Dear Mati,
Personally, I believe that we are called out of dead religion into the light of Christ, from the moment that we're born again from above.
Practically speaking, it takes some time to come to terms with the many startling realities of this drastic change.
There may be some really sincere believers amongst the groups we encounter, but I just know it's so important to fellowship with a group which, first of all - teaches directly from the Bible and not some catalog of dogma, and secondly - a group that's actively engaged in seeking God now, in the present, not stuck in thinking that they've already got Him all sewed up.
I love the whole "church without walls" concept and have seen it work in a few places enough to convince me that this is the way to go.

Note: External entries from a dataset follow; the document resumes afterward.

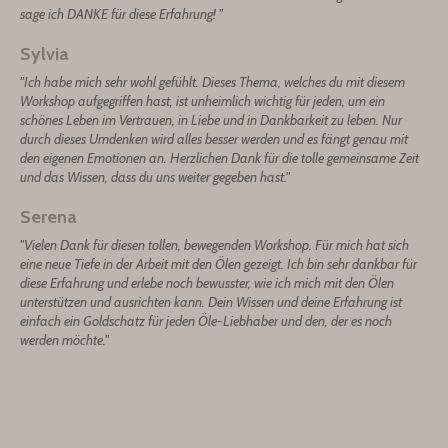
sage ich DANKE für diese Erfahrung!
"
Sylvia
"Ich habe mich sehr wohl gefühlt. Dieses Thema, welches du mit diesem
Workshop aufgegriffen hast, ist unheimlich wichtig für jeden, um ein
schönes Leben im Vertrauen, in Liebe und in Dankbarkeit zu leben. Nur
durch dieses Umdenken wird alles besser werden und es fängt genau mit
den eigenen Emotionen an. Herzlichen Dank für die tolle gemeinsame Zeit
und das Wissen, dass du uns weiter gegeben hast."
Serena
"Vielen Dank für diesen tollen, bewegenden Workshop. Für mich hat sich
eine neue Tiefe in der Arbeit mit den Ölen gezeigt. Ich bin sehr dankbar für
diese Erfahrung und erlebe noch bewusster, wie ich mich mit den Ölen
unterstützen und ausrichten kann. Dein Wissen und deine Erfahrung ist
einfach ein Goldschatz für jeden Öle-Liebhaber und den, der es noch
werden möchte."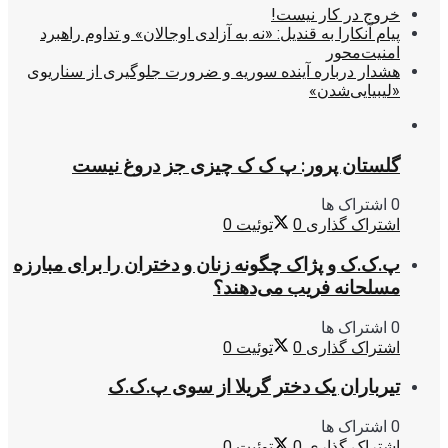
خروج در کار نیست!
پیام آنکارا به قندیل: «نه به آزادی اوجالان» و تداوم راهبرد
امنیت‌محور
هشدار درباره آینده سوریه و ضرورت جلوگیری از سناریوی
«لیبیایی‌شدن»
گلستان پرور: پ ک ک چیزی جز دروغ نیست
0 اشتراک ها
اشتراک گذاری
0
توئیت
0
پ.ک.ک و پژاک چگونه زنان و دختران را برای مبارزه
مسلحانه فریب می‌دهند؟
0 اشتراک ها
اشتراک گذاری
0
توئیت
0
تیرباران یک دختر گریلا از سوی پ.ک.ک
0 اشتراک ها
اشتراک گذاری
0
توئیت
0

It's sad that there are so many who have forsaken Christ, who alone is to be their first love,
and become so enmeshed with groups in such unhealthy ways.
To me, so many are modern-day pharisees... teaching as doctrines the commandments of men.

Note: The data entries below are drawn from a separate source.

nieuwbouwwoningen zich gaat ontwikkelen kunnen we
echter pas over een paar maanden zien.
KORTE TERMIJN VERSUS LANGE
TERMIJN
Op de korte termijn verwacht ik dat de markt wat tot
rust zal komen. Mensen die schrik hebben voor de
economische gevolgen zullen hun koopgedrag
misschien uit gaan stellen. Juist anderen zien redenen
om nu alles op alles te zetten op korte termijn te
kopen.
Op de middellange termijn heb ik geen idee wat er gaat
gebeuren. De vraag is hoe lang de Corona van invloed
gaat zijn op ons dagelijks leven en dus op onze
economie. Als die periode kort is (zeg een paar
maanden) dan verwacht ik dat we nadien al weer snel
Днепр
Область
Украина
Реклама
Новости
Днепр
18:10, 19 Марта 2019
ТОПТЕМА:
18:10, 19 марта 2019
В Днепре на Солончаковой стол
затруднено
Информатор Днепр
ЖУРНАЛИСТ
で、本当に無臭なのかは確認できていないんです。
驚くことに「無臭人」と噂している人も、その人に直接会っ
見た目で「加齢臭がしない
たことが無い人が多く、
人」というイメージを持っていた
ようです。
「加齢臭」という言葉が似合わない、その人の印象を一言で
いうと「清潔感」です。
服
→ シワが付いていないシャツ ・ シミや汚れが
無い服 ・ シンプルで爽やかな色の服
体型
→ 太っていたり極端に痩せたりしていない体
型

But we're told that one of the signs of the last days is that the love of many will grow cold,
and that is exactly what I see happening throughout the visible church.
My most recent encounter with this was this past Spring, when I asked a local pastor to baptise me.
It was a very small body, with not more than 30 in regular attendance, and I felt that God had led me there
because He knows my shyness required such an intimate setting. Most of the people welcomed me enthusiastically
and I was so happy to be there among them... and then... a couple weeks after my baptism, the pastor handed me this
little black book, on my way out of the service. "We'd like you to become a member," he said.
"Ohhh...," I said, "in my ignorance, I'd thought I was a member." But no, in order to be a real part of the group, a voting member, in other words,
I needed to study the "manual". So I did. And I'll tell you... this group clearly doesn't think that the Holy Spirit is up to the job of sanctifying disciples of Christ, because they have obviously determined that they need to do His work for Him.
Ugh. So I told the pastor my specific concerns, at which time he told me how much he needed me to be a member (failing congregation), as though it didn't really matter whether or not I was in complete agreement with the little black book, as long as I filled a seat in the building.
I told him no.
The following Sunday evening, after I did not attend, I received a phone message that he and his wife were driving around our rural area looking for our house, because, he said, "we need to get you back in church".
That settled it for me. I am in no way interested in participating in this guy's charade.
If he doesn't believe his own manual enough to stand up for it, then why did he give it to me?
And then to try to just appear on the scene here and pressure me into agreement?
It's taken me several months to resolve all of this in my shy little pea-brain, to the point where I finally wrote him
a letter detailing all of my objections, to send along with his manual, in the mail.
I included the fact that I did not appreciate it a bit that he took it upon himself to drive around looking for my house,
instead of calling to see whether that would be alright. He knew how timid and mousy I was... and I feel that he was counting on that shock, of him just showing up here, to put me into submissive mode. When God is in a thing, we will never, ever feel manipulated that way.
So I know that you will be better than fine without this group, Mati. When the Holy Spirit convicts us of something, we don't feel tortured by it... there is no condemnation. I really know how scary it is to leave behind the familiar,
but in so many ways it's a necessary part of growth.
As you listen for the voice of God through all this, and ensure that what you're hearing lines up with His written Word, you will receive the guidance you need.
I do hope that you're able to tie into some solid Bible teaching, because that spiritual nourishment from the Word really is our daily bread.
If you look at
http://www.oneplace.com/ministries/ there are so many good ministries with archived messages available.
I'm sure you would find some favorites there.
Also, I am part of a U.S. fellowship whose website link I can pm to you, if you'd like... if you can stand listening
to the teacher's very pronounced Southern American voice

I've gotten accustomed to it and listen daily, along
with my regular reading. After so many years of dead religion, I was literally starved, spiritually, and these teachings
have been the greatest blessing of my life. You are absolutely right that delaying recovery is not God's will.
I am absolutely confident that He will lead you where you'll receive just exactly what you need at this stage, and continue
to draw you closer to Him, Mati. He's just that good!